§ Stored data
——

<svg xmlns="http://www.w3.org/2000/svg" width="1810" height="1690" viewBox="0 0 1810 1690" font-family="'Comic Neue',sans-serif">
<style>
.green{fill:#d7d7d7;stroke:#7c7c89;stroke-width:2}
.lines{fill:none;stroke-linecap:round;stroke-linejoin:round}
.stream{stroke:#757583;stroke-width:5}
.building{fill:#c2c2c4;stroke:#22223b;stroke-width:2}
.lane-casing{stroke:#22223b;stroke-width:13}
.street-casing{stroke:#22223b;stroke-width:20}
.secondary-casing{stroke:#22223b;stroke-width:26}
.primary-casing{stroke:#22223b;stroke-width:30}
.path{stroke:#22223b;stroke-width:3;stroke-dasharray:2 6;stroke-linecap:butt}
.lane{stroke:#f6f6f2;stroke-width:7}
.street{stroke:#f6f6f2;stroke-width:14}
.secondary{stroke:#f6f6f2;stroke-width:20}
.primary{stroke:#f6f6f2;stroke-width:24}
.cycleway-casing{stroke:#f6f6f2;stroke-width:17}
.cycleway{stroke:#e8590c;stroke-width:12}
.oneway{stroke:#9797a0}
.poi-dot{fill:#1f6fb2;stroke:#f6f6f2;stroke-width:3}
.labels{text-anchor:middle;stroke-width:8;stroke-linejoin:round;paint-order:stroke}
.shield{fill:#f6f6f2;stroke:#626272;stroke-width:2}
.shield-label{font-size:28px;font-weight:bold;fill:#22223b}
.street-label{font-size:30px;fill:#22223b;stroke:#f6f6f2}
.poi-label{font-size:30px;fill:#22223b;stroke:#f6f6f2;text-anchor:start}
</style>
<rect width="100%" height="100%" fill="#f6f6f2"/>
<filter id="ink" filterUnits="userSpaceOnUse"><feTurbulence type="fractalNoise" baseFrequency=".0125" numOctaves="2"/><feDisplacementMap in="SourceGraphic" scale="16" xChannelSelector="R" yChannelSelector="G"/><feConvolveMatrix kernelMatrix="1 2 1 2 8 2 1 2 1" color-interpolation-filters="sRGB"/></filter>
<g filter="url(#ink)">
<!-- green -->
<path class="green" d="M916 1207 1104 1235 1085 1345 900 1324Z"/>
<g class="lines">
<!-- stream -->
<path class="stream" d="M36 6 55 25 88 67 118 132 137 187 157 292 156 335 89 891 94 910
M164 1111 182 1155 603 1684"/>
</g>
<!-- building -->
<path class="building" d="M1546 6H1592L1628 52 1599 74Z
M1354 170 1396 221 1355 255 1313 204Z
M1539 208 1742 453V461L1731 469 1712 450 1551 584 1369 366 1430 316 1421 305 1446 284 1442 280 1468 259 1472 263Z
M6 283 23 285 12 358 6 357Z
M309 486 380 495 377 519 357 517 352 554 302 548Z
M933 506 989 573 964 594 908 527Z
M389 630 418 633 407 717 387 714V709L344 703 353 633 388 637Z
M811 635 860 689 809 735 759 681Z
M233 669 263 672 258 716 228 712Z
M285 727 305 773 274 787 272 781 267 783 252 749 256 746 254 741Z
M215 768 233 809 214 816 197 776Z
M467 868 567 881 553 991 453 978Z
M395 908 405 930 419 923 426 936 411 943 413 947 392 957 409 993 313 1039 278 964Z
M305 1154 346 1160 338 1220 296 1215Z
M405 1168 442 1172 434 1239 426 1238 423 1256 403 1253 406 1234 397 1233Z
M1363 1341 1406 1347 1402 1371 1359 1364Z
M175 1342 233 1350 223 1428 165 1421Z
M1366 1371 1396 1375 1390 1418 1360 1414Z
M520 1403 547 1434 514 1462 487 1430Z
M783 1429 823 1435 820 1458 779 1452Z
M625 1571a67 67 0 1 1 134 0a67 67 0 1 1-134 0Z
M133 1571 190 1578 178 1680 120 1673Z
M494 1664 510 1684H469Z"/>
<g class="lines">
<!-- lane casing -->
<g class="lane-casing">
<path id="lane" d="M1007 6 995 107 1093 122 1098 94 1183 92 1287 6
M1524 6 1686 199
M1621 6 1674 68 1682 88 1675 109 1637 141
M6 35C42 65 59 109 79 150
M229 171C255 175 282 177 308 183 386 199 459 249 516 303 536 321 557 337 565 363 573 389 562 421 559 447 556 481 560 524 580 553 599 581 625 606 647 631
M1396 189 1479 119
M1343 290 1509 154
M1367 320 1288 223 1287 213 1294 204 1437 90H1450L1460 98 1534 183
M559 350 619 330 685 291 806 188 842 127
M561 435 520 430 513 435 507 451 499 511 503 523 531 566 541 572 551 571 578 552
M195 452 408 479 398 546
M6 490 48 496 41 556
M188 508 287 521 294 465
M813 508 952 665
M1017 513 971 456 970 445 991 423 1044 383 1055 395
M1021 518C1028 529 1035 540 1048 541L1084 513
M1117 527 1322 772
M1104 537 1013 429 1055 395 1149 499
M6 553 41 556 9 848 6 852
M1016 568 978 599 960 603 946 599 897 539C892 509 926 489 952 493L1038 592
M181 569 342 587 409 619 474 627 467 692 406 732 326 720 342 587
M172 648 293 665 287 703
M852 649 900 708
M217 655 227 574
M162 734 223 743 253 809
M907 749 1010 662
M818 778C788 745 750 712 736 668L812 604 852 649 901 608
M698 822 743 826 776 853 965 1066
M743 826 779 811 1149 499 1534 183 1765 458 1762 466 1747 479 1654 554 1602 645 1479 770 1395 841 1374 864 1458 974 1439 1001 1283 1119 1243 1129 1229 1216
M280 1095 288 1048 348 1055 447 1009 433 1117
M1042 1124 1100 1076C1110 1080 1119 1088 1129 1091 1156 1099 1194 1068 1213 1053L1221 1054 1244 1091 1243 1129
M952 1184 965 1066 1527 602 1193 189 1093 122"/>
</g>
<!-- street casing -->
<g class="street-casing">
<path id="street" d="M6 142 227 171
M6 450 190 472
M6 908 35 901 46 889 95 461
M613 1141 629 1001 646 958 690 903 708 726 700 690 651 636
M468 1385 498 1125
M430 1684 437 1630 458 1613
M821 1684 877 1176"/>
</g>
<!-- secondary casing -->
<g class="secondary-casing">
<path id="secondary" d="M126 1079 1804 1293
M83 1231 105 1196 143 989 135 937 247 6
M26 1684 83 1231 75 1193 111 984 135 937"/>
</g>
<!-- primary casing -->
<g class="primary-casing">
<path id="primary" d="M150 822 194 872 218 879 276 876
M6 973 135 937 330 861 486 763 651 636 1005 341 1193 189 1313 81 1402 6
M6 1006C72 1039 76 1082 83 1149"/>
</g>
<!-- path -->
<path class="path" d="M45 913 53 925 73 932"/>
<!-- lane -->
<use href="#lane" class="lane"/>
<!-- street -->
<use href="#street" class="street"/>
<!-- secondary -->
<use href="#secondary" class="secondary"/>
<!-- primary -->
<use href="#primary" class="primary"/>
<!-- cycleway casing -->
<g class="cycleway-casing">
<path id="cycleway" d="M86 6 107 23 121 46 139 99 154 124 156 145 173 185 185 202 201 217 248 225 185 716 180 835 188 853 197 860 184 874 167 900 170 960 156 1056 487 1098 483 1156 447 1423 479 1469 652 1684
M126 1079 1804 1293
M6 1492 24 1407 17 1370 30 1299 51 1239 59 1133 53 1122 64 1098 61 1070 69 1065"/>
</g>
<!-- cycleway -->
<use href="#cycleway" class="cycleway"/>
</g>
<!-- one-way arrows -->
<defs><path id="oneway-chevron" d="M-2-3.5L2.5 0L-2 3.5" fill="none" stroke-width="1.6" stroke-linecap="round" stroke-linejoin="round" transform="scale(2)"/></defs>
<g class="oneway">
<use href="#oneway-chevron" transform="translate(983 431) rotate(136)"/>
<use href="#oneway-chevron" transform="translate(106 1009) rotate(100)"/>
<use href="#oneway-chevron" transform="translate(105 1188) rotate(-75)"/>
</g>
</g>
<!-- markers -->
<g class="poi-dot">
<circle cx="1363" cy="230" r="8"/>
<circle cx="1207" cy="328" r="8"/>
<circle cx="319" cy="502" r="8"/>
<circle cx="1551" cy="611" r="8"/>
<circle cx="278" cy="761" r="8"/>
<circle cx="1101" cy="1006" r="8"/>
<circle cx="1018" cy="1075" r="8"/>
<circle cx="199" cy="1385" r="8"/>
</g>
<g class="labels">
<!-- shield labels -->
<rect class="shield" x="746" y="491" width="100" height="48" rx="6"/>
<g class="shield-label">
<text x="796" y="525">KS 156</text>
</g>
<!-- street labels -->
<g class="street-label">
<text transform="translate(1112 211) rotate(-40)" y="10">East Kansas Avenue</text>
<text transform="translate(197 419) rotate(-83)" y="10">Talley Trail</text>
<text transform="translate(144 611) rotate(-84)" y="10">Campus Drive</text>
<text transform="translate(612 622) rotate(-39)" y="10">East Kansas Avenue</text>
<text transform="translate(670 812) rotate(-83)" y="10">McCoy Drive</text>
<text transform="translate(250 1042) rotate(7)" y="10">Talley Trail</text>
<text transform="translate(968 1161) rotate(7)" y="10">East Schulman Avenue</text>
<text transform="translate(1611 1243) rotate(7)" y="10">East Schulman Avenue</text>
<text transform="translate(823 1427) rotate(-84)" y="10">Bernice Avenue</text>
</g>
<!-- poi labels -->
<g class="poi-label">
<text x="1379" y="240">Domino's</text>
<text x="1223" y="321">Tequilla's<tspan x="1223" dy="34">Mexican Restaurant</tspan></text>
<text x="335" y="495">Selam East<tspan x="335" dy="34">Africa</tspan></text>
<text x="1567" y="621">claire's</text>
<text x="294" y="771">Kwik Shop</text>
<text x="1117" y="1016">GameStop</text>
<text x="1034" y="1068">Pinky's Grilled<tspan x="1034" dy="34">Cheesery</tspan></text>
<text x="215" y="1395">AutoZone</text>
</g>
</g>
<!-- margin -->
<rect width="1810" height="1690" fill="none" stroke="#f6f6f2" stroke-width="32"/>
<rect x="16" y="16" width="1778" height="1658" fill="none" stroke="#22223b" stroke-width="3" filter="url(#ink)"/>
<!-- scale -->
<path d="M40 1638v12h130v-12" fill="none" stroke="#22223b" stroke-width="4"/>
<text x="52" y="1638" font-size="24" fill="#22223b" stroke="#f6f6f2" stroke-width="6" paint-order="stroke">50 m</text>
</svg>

——

§ Action item
Above are some records; copy exactly the lines from the one with "M175 1342 233 1350 223 1428 165 1421Z" through the one with "M280 1095 288 1048 348 1055 447 1009 433 1117", both included, and no others.

§ Exercise response
M175 1342 233 1350 223 1428 165 1421Z
M1366 1371 1396 1375 1390 1418 1360 1414Z
M520 1403 547 1434 514 1462 487 1430Z
M783 1429 823 1435 820 1458 779 1452Z
M625 1571a67 67 0 1 1 134 0a67 67 0 1 1-134 0Z
M133 1571 190 1578 178 1680 120 1673Z
M494 1664 510 1684H469Z"/>
<g class="lines">
<!-- lane casing -->
<g class="lane-casing">
<path id="lane" d="M1007 6 995 107 1093 122 1098 94 1183 92 1287 6
M1524 6 1686 199
M1621 6 1674 68 1682 88 1675 109 1637 141
M6 35C42 65 59 109 79 150
M229 171C255 175 282 177 308 183 386 199 459 249 516 303 536 321 557 337 565 363 573 389 562 421 559 447 556 481 560 524 580 553 599 581 625 606 647 631
M1396 189 1479 119
M1343 290 1509 154
M1367 320 1288 223 1287 213 1294 204 1437 90H1450L1460 98 1534 183
M559 350 619 330 685 291 806 188 842 127
M561 435 520 430 513 435 507 451 499 511 503 523 531 566 541 572 551 571 578 552
M195 452 408 479 398 546
M6 490 48 496 41 556
M188 508 287 521 294 465
M813 508 952 665
M1017 513 971 456 970 445 991 423 1044 383 1055 395
M1021 518C1028 529 1035 540 1048 541L1084 513
M1117 527 1322 772
M1104 537 1013 429 1055 395 1149 499
M6 553 41 556 9 848 6 852
M1016 568 978 599 960 603 946 599 897 539C892 509 926 489 952 493L1038 592
M181 569 342 587 409 619 474 627 467 692 406 732 326 720 342 587
M172 648 293 665 287 703
M852 649 900 708
M217 655 227 574
M162 734 223 743 253 809
M907 749 1010 662
M818 778C788 745 750 712 736 668L812 604 852 649 901 608
M698 822 743 826 776 853 965 1066
M743 826 779 811 1149 499 1534 183 1765 458 1762 466 1747 479 1654 554 1602 645 1479 770 1395 841 1374 864 1458 974 1439 1001 1283 1119 1243 1129 1229 1216
M280 1095 288 1048 348 1055 447 1009 433 1117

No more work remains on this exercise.